For democratic reforms and end to budget cuts
Recent weeks have seen student protests in Amsterdam, followed, on Wednesday 4 March, by protests in several other cities. These protests were the result of a call for solidarity by students in Amsterdam in their struggle for democratic reforms in the administration of universities and a moratorium on further budget cuts in education. It is a struggle against the consequences of anti-democratic ‘reforms’ in the past decades and budget cuts that are hitting universities (and other institutions for higher learning) throughout the country.
Last week, students in Amsterdam occupied ‘Het Maagdenhuis’, which is a symbolic part of the campus of the University of Amsterdam (UvA). It was also occupied during the student protest movement at the end of the 1960s and the early 1970s. This movement was inspired by the protests in May 68 that originated in France and swept like a haunting spectre across Europe (and also other parts of the world).
Recently students in several other Dutch cities, such as Groningen, Nijmegen and Utrecht, also organised small protests and/or meetings, mostly in the form of discussion sessions in order to inform other students and members of the university staff and discuss with them about the future of the system for higher education in the Netherlands. At the institute for higher learning in Tilburg, the College for Economics – which was renamed ‘Karl Marx University’ by protesting students in 1969 – leaflets written by Jan Blommaert, Professor of Language and Culture Studies, were handed out prior to a meeting of students and staff.
The new wave of student protests is a very welcome step forward that needs solidarity from working people.

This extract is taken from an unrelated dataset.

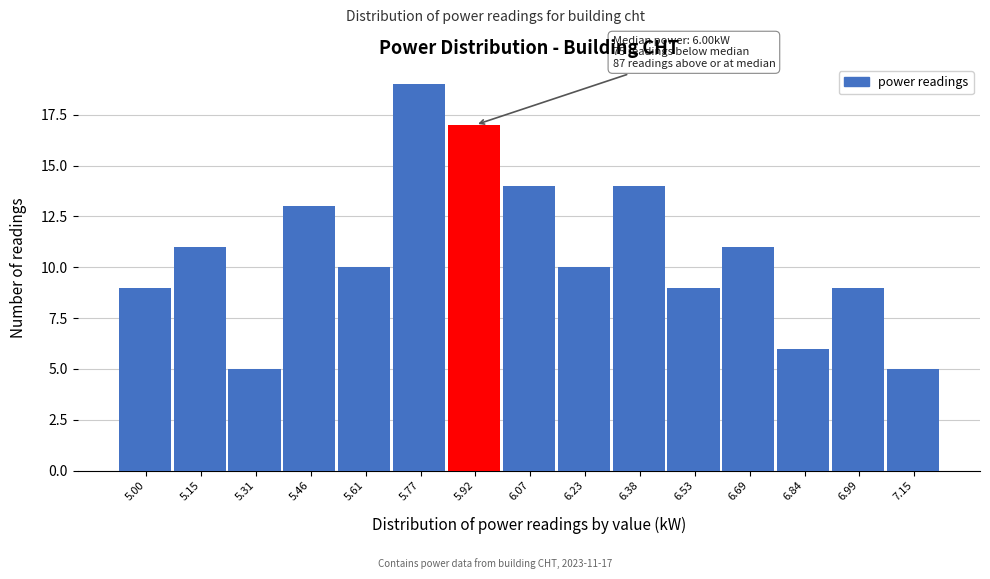

Reading left to right, extract all data points from this chart.

5.00=9	5.15=11	5.31=5	5.46=13	5.61=10	5.77=19	5.92=17	6.07=14	6.23=10	6.38=14	6.53=9	6.69=11	6.84=6	6.99=9	7.15=5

But the fact that every generation of students needs to wage the same struggle over and over again, albeit in a different situation and fashion, shows the weakness in political organisation and consciousness within the student movement. That is something that needs to change in order for the results of the current protests to be built on for the future. In order to make concrete gains the student protests need to link up students, lecturers and all university staff with workers in wider society.